Chicago (ANTARA News) - Emas berjangka di divisi COMEX New York Mercantile Exchange berakhir naik pada Senin (Selasa pagi WIB), karena serangan teroris di Paris memicu investor untuk berpaling ke logam mulia sebagai aset "safe haven".
Kontrak emas yang paling aktif untuk pengiriman Desember naik 2,7 dolar AS, atau 0,25 persen, menjadi menetap di 1.083,60 dolar AS per ounce.
Emas naik tajam pada pembukaan pasar Senin karena investor secara cepat membeli logam mulia sebagai reaksi terhadap serangan teroris di Paris pada Jumat.
Para analis mencatat bahwa ekuitas Eropa dan Jepang keduanya jatuh pada Senin sebagai tanda bahwa pasar menilai serangan tersebut sangat serius.
Selain itu, sebuah laporan yang dirilis oleh Federal Reserve AS menunjukkan Empire State Index datang lebih buruk dari yang diperkirakan, memberikan dukungan tambahan untuk logam mulia. Indeks jatuh ke negatif 10,74 pada November.
Para analis mencatat bahwa pesanan tak terpenuhi berada di negatif 18,18, yang merupakan angka terendah tahun ini.
Meskipun naik tajam pada pembukaan pasar Senin, emas hanya mencetak kenaikan 0,25 persen. Para analis mengaitkan keterbatasan ini dengan potensi kenaikan suku bunga yang diperkirakan pada Desember.
Harapan awalnya untuk penundaan kenaikan suku bunga hingga 2016, tetapi pertemuan kebijakan The Fed pada akhir Oktober meninggalkan pintu terbuka untuk bank sentral menaikkan suku sebelum akhir 2015.
Peningkatan suku bunga The Fed mendorong investor menjauh dari emas dan menuju aset-aset dengan imbal hasil, karena logam mulia tidak mengenakan suku bunga.
Alat Fedwatch CMEGroup menunjukkan probabilitas tersirat saat ini untuk kenaikan suku bunga Desember adalah 68 persen.
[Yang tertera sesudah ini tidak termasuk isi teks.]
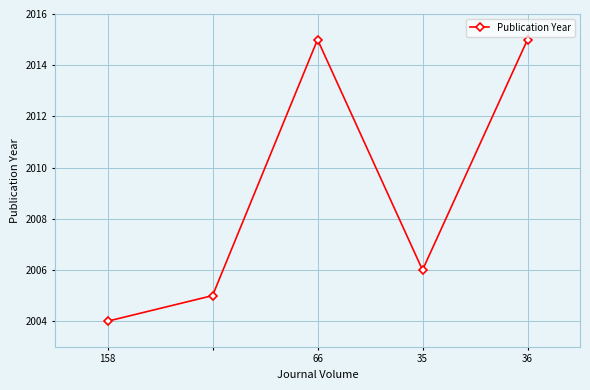

How many interior local peaks (higher than both neighbors) does the data have?

1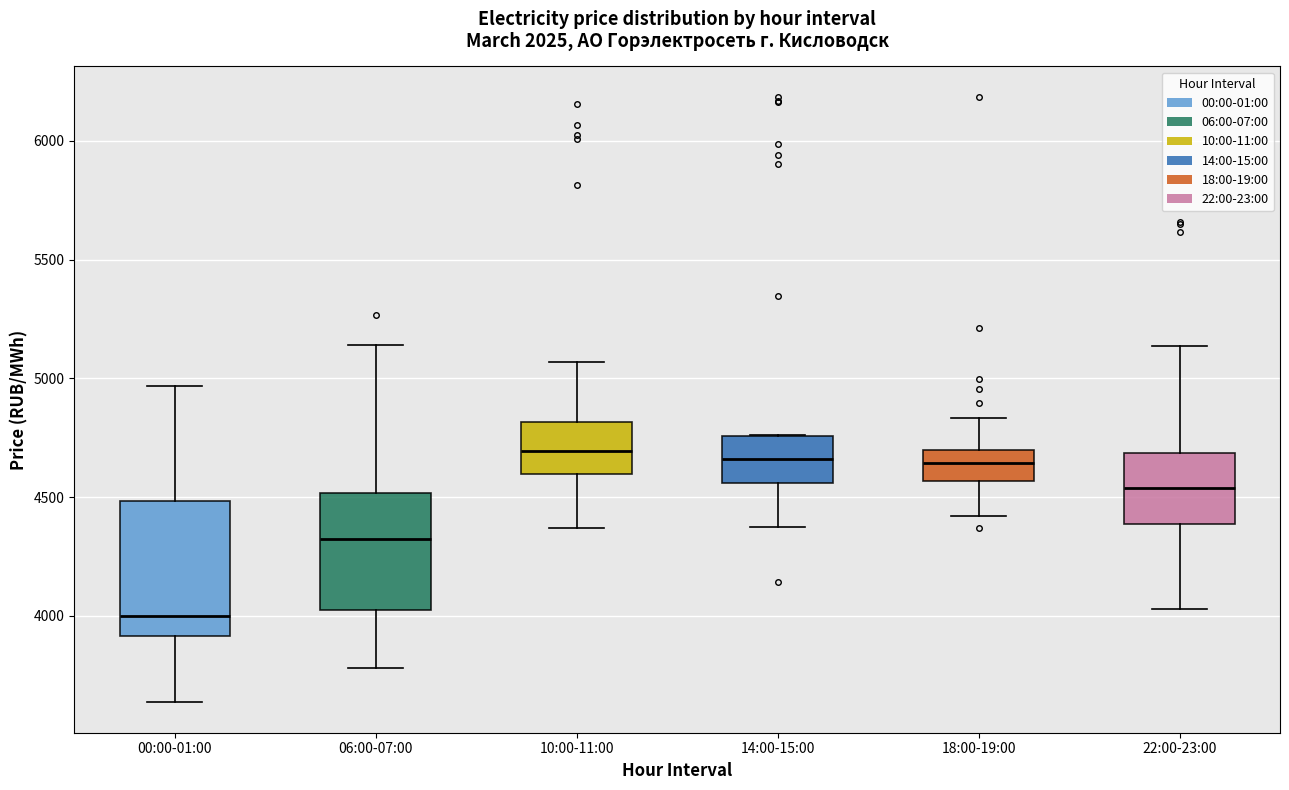

Comparing the boxes themselves (not the whiskers), which one is the tallest?

00:00-01:00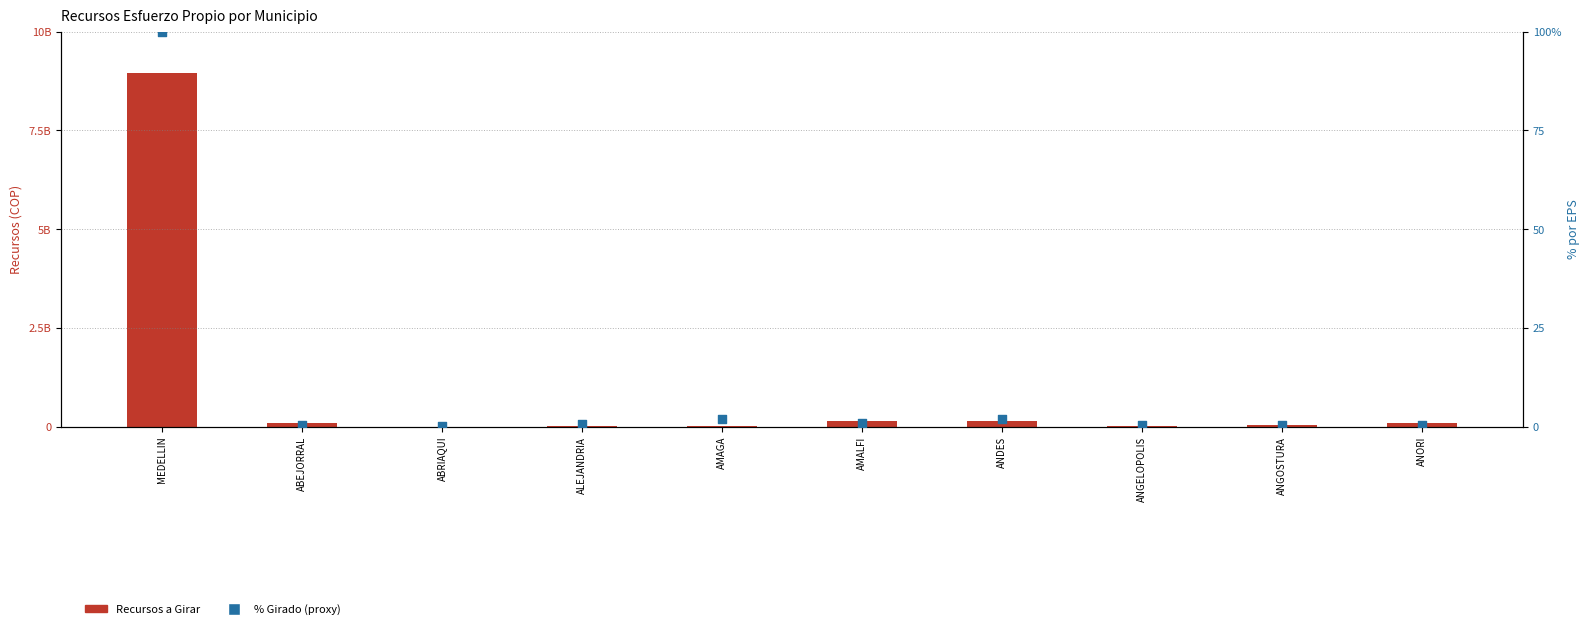

Which series contains the highest Y value?

RECURSOS A GIRAR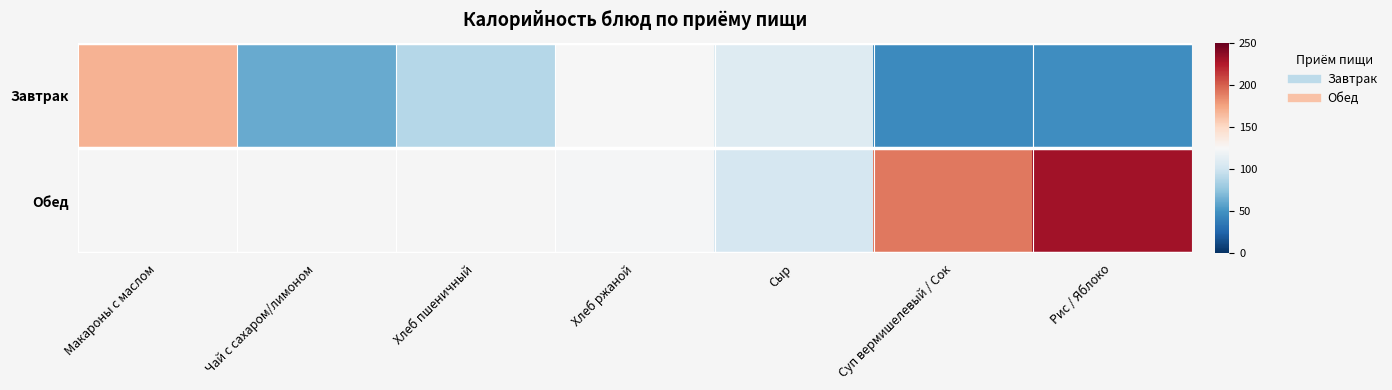

Read the Обед value at Суп вермишелевый / Сок.

190.5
The Fed belum menaikkan suku bunga acuan dalam hampir 10 tahun terakhir, dan telah mendekati nol sejak krisis keuangan 2008.
Peningkatan dukungan terhadap emas juga dibatasi oleh kenaikan Indeks Dolar AS.
Perak untuk pengiriman Desember naik 1,8 sen, atau 0,13 persen, menjadi ditutup pada 14,222 dolar AS per ounce. Platinum untuk pengiriman Januari naik 1,8 dolar AS, atau 0,21 persen, menjadi ditutup pada 865,50 dolar AS per ounce. Demikian laporan Xinhua.